Based on the preliminary count by the depositary, approximately $77,729,000 aggregate principal
amount of convertible debentures were properly tendered and not withdrawn in the tender offer.
Holders of convertible debentures who properly tendered their convertible debentures in the tender
offer at or below the purchase price will have all of their tendered convertible debentures
accepted for payment.
The determination of the final aggregate principal amount of convertible debentures accepted for
payment is subject to confirmation by the depositary of the proper delivery of debentures validly
tendered and not withdrawn. Pixelworks will announce the actual aggregate principal amount of
convertible debentures accepted for payment and the final purchase price following the completion
of the confirmation process. Payment for convertible debentures accepted for purchase will occur
promptly thereafter.
The aggregate principal amount of convertible debentures that Pixelworks expects to purchase
represents 35.9% of its currently outstanding principal amount of convertible debentures.

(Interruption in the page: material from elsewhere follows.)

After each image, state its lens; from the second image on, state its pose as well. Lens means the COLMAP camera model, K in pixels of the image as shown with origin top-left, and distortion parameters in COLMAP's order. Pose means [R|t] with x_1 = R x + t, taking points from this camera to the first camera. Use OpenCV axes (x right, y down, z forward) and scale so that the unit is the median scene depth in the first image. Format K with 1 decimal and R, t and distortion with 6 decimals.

In the tender offer, Pixelworks offered to purchase, for cash, up to $50 million aggregate
principal amount of its outstanding convertible debentures at a price not greater than $750 nor
less than $680, per $1,000 principal amount, plus accrued and unpaid interest thereon up to, but
not including, the date of purchase of the convertible debentures. The maximum aggregate purchase
price for the convertible debentures that Pixelworks sought to purchase in the tender offer was
$37.5 million, plus accrued and unpaid interest.
The dealer manager for the tender offer is Thomas Weisel Partners LLC. The information agent for
the tender offer is Laurel Hill Advisory Group, and the depositary is Mellon Investor Services LLC.

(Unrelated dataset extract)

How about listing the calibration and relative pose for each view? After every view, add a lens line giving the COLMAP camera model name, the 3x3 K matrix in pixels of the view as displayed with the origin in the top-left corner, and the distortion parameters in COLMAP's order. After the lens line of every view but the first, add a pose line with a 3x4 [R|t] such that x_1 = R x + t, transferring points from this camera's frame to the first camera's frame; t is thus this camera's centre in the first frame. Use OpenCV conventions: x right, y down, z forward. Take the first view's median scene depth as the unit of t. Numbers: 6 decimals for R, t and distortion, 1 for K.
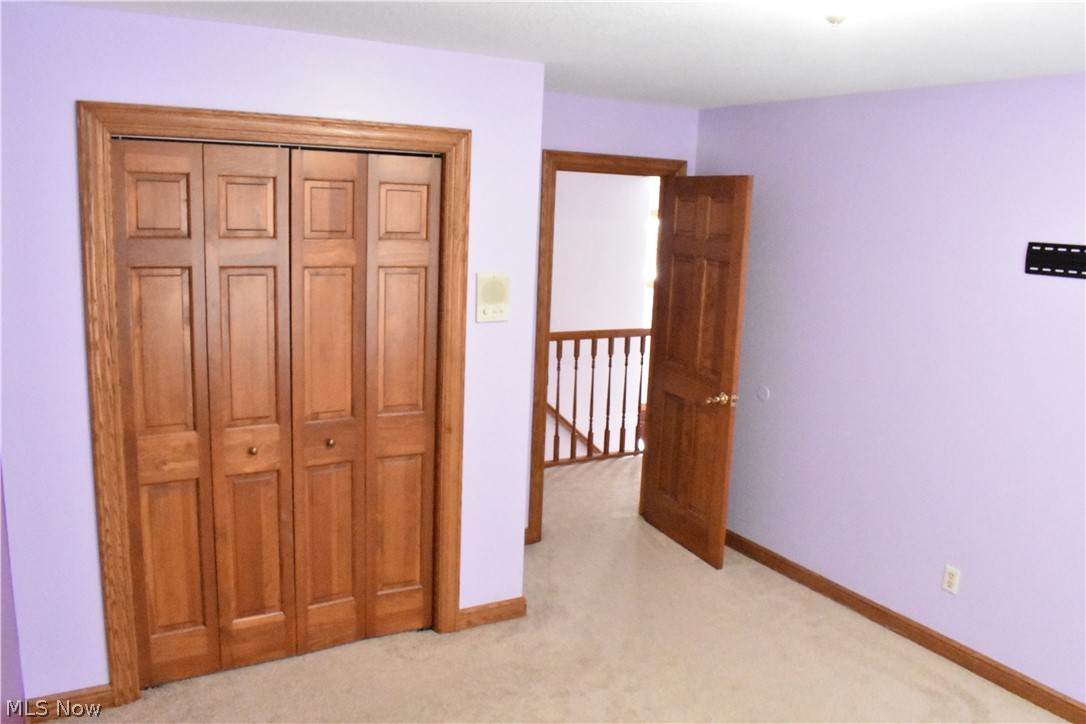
lens RADIAL K [[862.9, 0, 545.1], [0, 862.9, 360.0], [0, 0, 1]] dist [-0.084118, 0.000194]
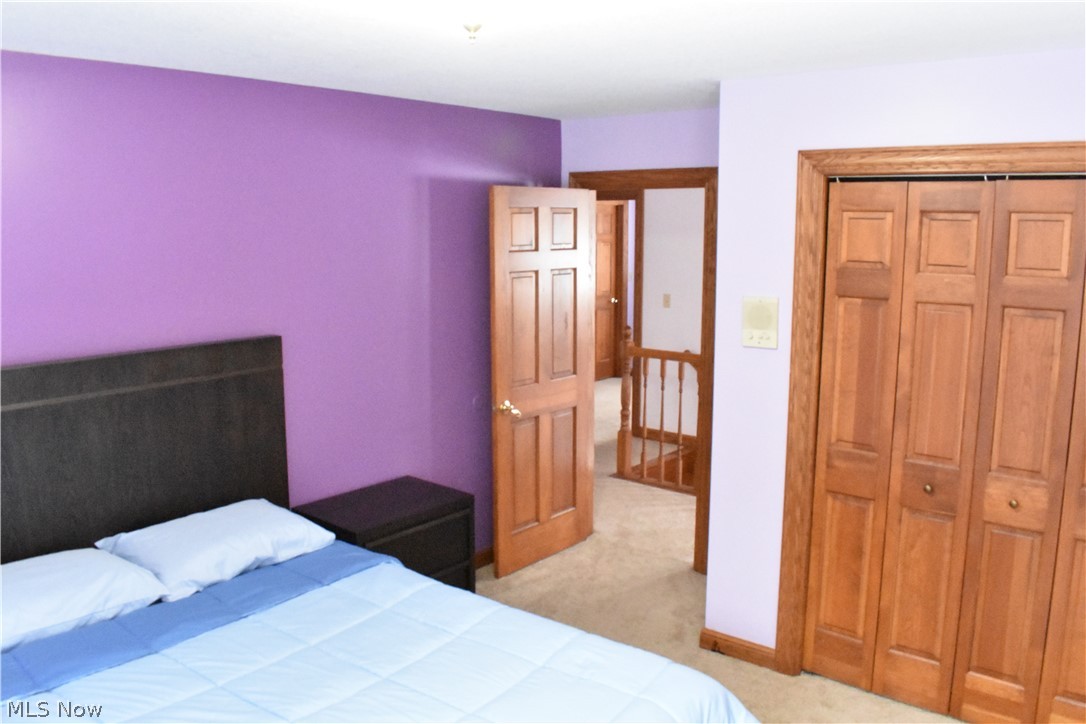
lens RADIAL K [[862.9, 0, 545.1], [0, 862.9, 360.0], [0, 0, 1]] dist [-0.084118, 0.000194]
pose [[0.333324, 0.113600, -0.935943, 0.578848], [-0.161165, 0.984968, 0.062154, -0.039515], [0.928935, 0.130124, 0.346622, 0.331176]]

All inquiries about the tender offer should be directed to the information agent at (800)
555-3858. Banks and brokers may call (516) 933-3100.
About Pixelworks, Inc.
Pixelworks, headquartered in Tualatin, Oregon, is an innovative provider of powerful video and
pixel processing technology for manufacturers of digital projectors and flat panel display
products. Pixelworks flexible design architecture enables our unique technology to produce
outstanding image quality in our customers display products in a range of solutions including
system-on-chip ICs, co-processor and discrete ICs. At design centers in Shanghai and San Jose,
Pixelworks engineers relentlessly push pixel performance to new levels for leading manufacturers of
consumer electronics and professional displays worldwide.
Pixelworks® and the Pixelworks logo® are trademarks of Pixelworks, Inc.
Forward-Looking Statements
Forward-looking statements in this release, including those statements relating to the tender
offer, such as the amount of convertible debentures tendered in the tender offer, are based on
current expectations. These statements are not guarantees of future events or results. Future
events and results involve some risks, uncertainties and assumptions that are difficult to predict.
Actual events and results could vary materially from the description contained herein due to many
factors including changes in the market and price for the Companys securities; changes in the
Companys business and financial condition; changes in the debt markets in general; and other risks
identified in the risk factors listed from time to time in the Companys Securities and Exchange
Commission filings.
The forward-looking statements we make today, speak as of today, and we do not undertake any
obligation to update any such statements to reflect events or circumstances occurring after today,
except as required by law. Please refer to our Schedule TO-I filed on January 29, 2008 and our
Annual Report on Form 10-K for the year ended December 31, 2006 and subsequent SEC filings for a
description of factors
and conditions that could cause actual events and results to differ materially from those described
here.
Tender Offer Statement
This press release is for informational purposes only and is neither an offer to buy nor the
solicitation of an offer to sell, any securities.